Goals.
**a.** In the meteorite article, during what period are asteroids thought to have brought water to Earth?
**b.** Carry on the article about CO2-rich water in a meteorite, starting after its last sentence.

CO2-Rich Liquid Water Found in Meteorite

Apr 26, 2021 | Asteroids, Daily Space

IMAGE: (A) Inclusions in a calcite grain in the Sutter’s Mill meteorite recognized by X-ray nanotomography. Fluids were not detected in relatively large inclusions as they had already escaped. (B) TEM image of a noninclusion filled with CO2-bearing fluid (indicated by arrow). CREDIT: Akira Tsuchiyama et al., 2021

The chemistry of meteorites and planets allows us to link things together and understand more of our solar system’s history and help us maybe survive exploring that solar system.

One of the biggest mysteries of our solar system’s formation is how Earth ended up with so much water. There is a hypothesis that some if not all of the water came from asteroids that hit the Earth during a period known as the late heavy bombardment. You see, those asteroids formed out beyond the ice line, meaning that instead of dealing with gaseous or liquid forms of H20 and carbon dioxide, these bodies were infused with frozen forms. And when a bunch of them collided with the youngish Earth, all that ice was heated up and released in liquid form, or possibly gaseous form, and held onto by Earth’s gravity. That’s good for us, since we require said water to live.

Source data.
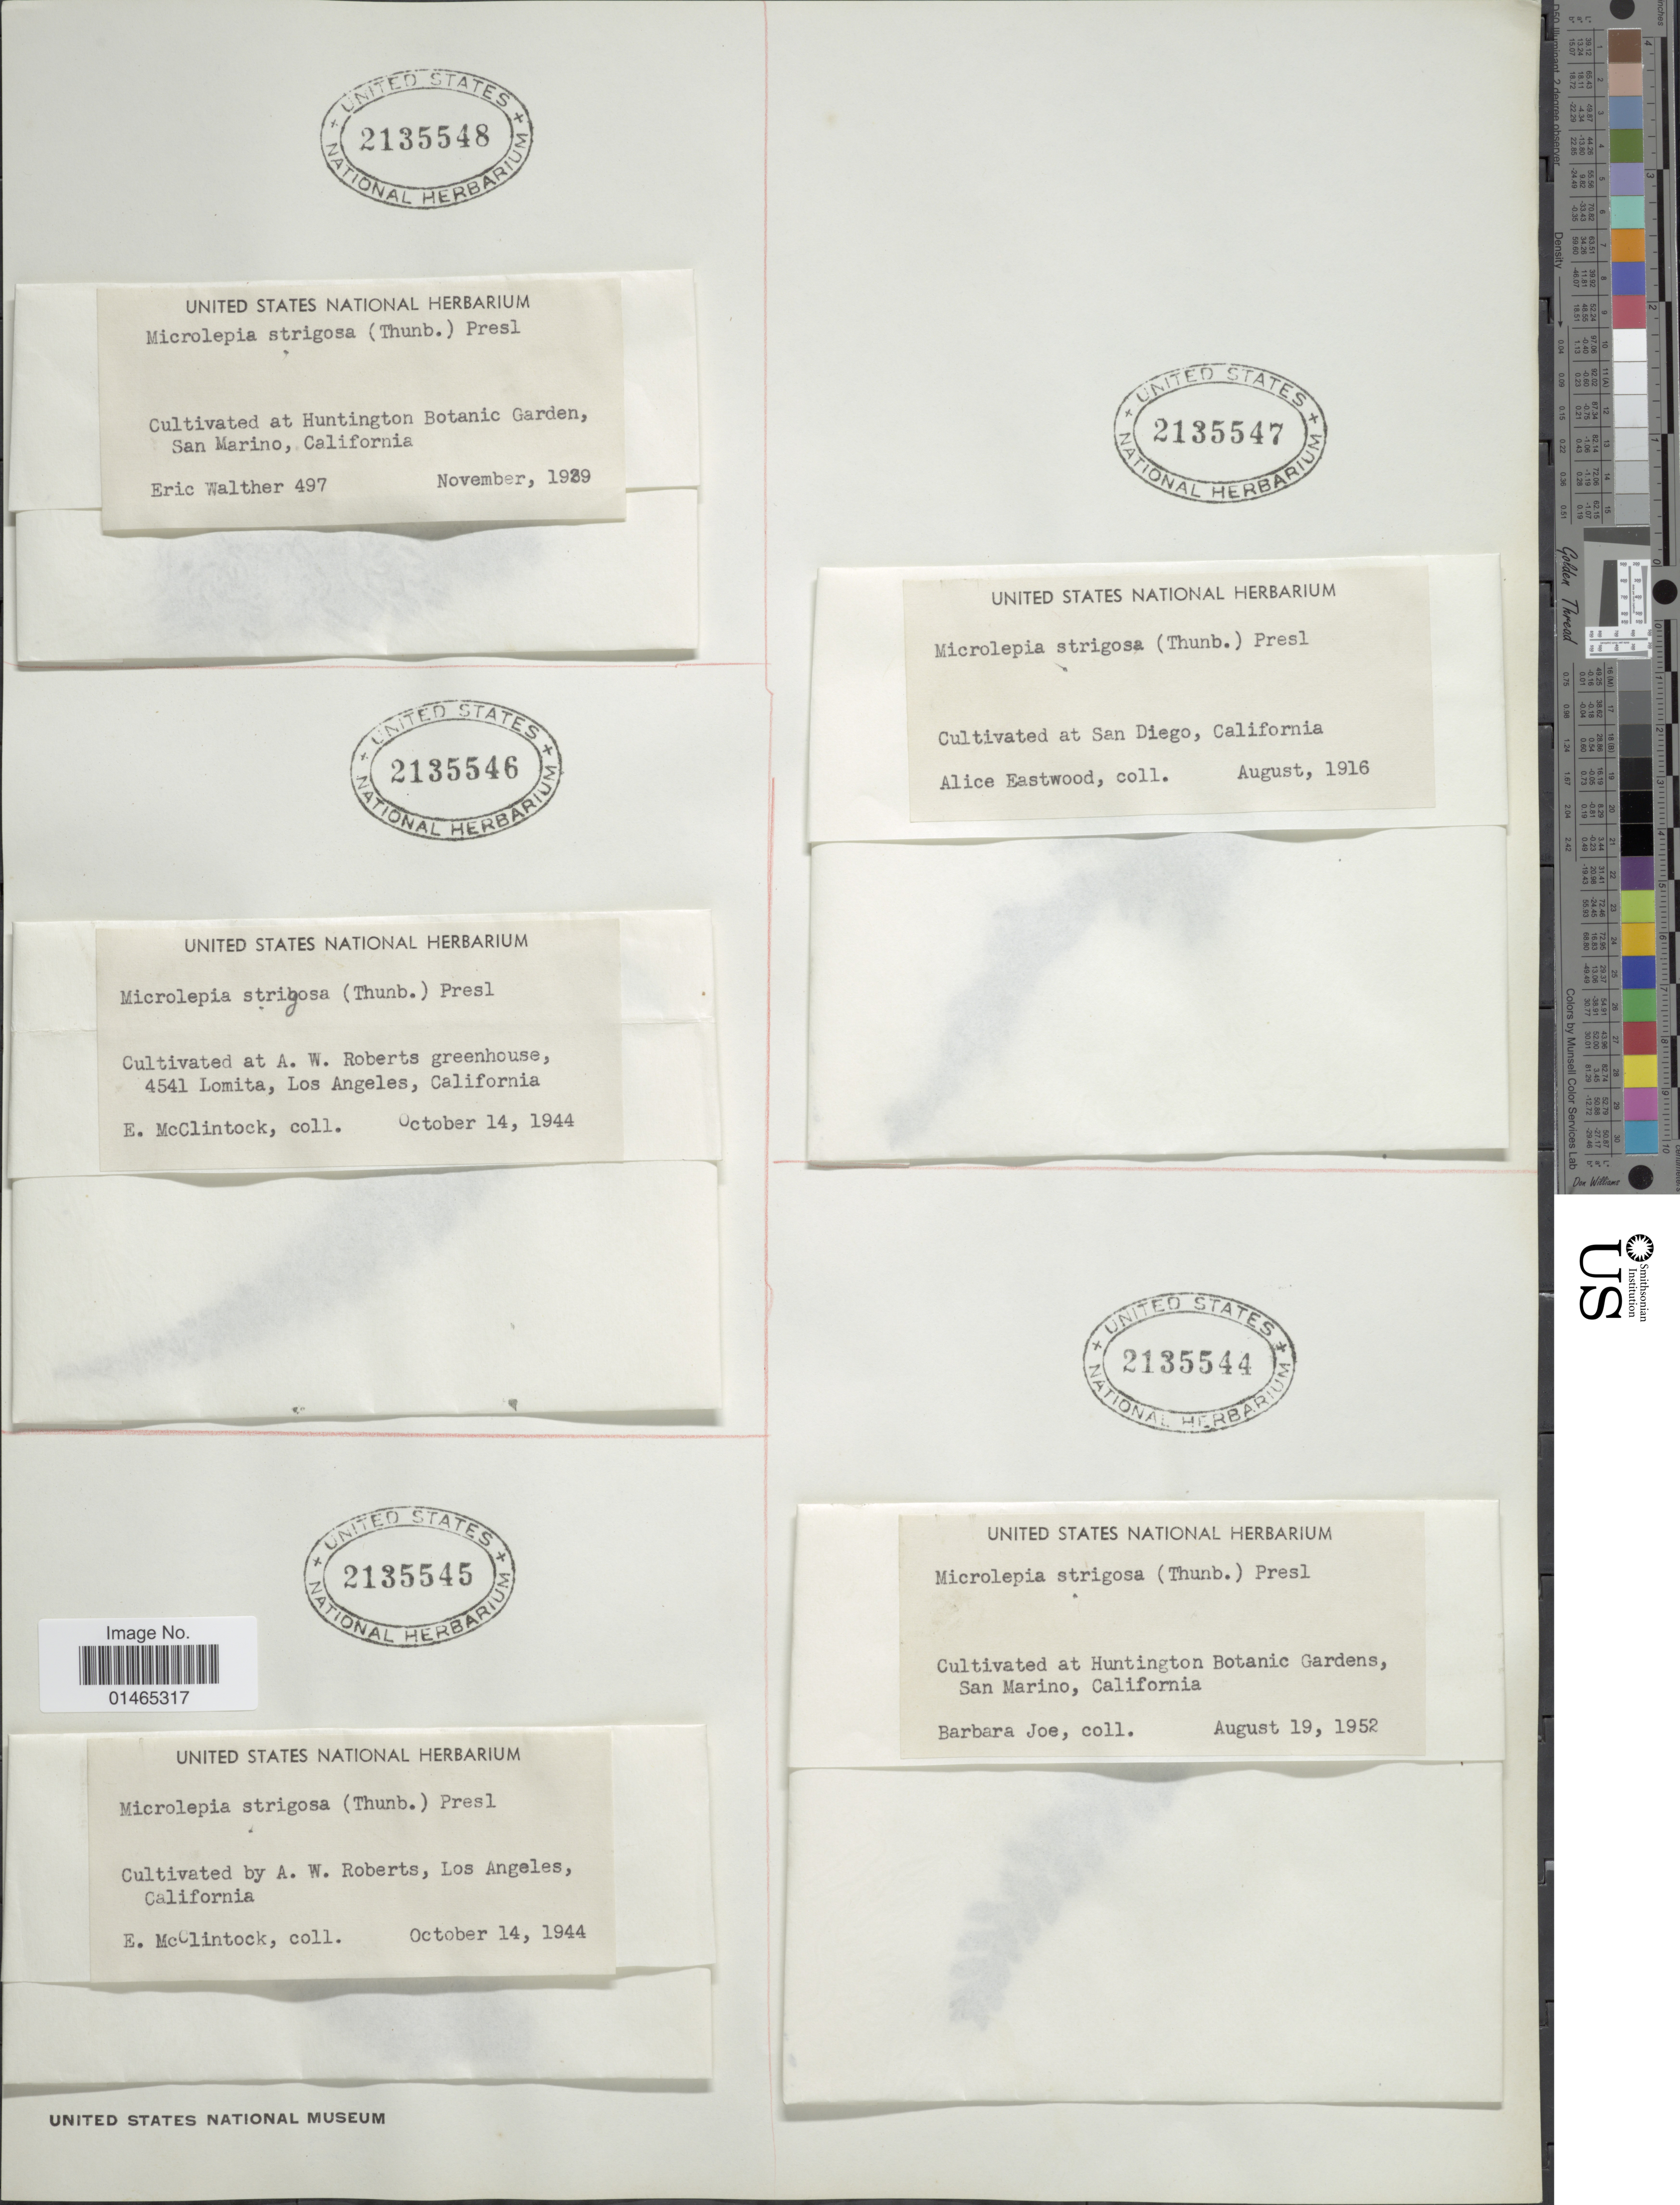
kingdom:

Exercise responses.
**a.** The late heavy bombardment.

**b.**
And now, an analysis of the Sutter’s Mill meteorite has provided a bit more evidence for the “water and carbon dioxide came here from afar” hypothesis. The meteorite fell to Earth back in 2012, and due to witness accounts of the fireball and radar data, several pieces were found by my SETI Institute mentor, Peter Jenniskens. Now a team has analyzed some of the tiniest inclusions in the minerals of the meteorite — frozen bits that were trapped inside and are now liquid but still trapped — and they found carbon dioxide-rich water.

Per the press release: This would require the asteroid to have formed in a part of the solar system cold enough for water and carbon dioxide to freeze, and these conditions would place the site of formation far outside of Earth’s orbit, likely beyond even the orbit of Jupiter. The asteroid must then have been transported to the inner regions of the solar system where fragments could later collide with the planet Earth.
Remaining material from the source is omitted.